Politico continues to explain that states opting out of the community rating rules would be required to set up an “invisible risk-sharing” program, pushed my Meadows. Per the report, “The hope is that protecting insurers from the most expensive customers will bring down the costs for the rest of the risk pool. That will allow insurers to lower premiums, which in turn will entice more customers into the individual market.”
Health Affairs writer Timothy Jost compares this program to similar programs implemented in Maine and Alaska which reduced premiums in the individual market in both instances. Jost explains, “Invisible risk sharing avoids the problems of traditional risk pools — instead of segregating high-cost individuals in separate insurance programs where they would likely face higher premiums and interruption of continuity of care, it offers them the same coverage and access to the same providers as would be available to healthier enrollees for the same premium.”

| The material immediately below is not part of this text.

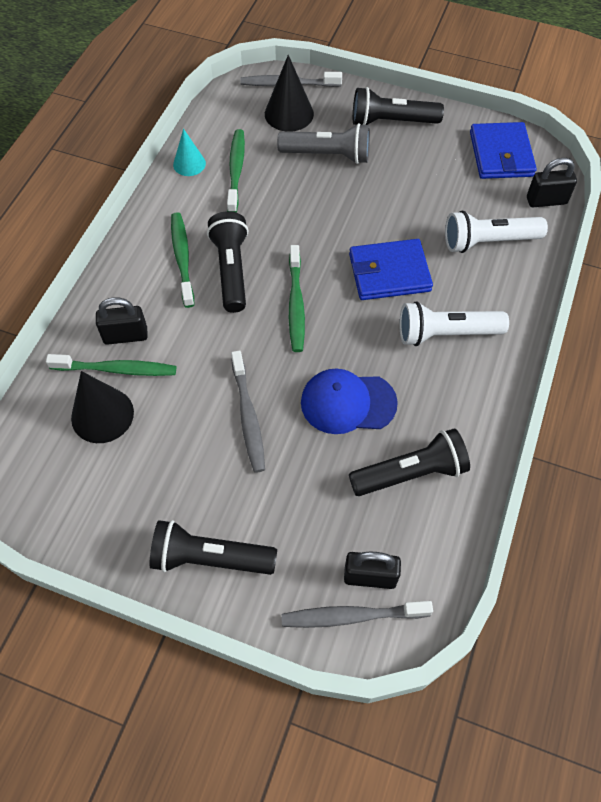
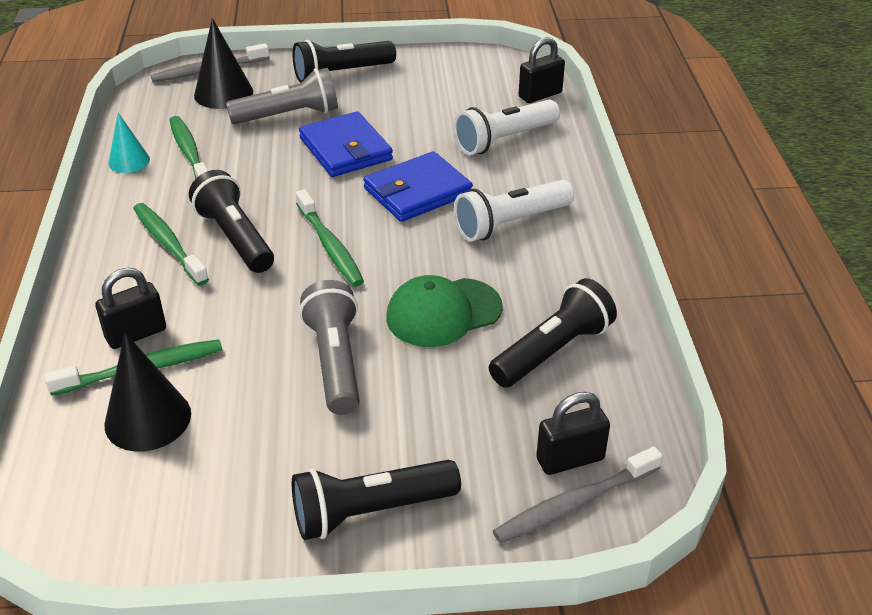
camera: 25 degrees left, 20 degrees down
(248, 417) = (335, 361): grey toothbrush -> grey flashlight
(347, 403) = (443, 313): blue cap -> green cap
(501, 154) = (471, 72): blue wallet -> blue wallet (345, 149)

Unfortunately, the drafted summary does not appear to include the removal of the AHCA’s 30 percent premium hike for 12 months for those who insurance lapses after 63 days, nor does it discuss a person’s ability to buy insurance across state lines or the issue of insurance tax credits. Both were elements conservatives considered critical faults for in Ryan’s original legislation.
The devil is clearly in the details. While a health care plan that expands states’ control sounds like music to conservative’s ears, the first version of this bill was evidence enough that caution is warranted. As negotiations continue, there may be much left to be decided, but this week’s news shows hope for celebration, possibly in the first 100 days.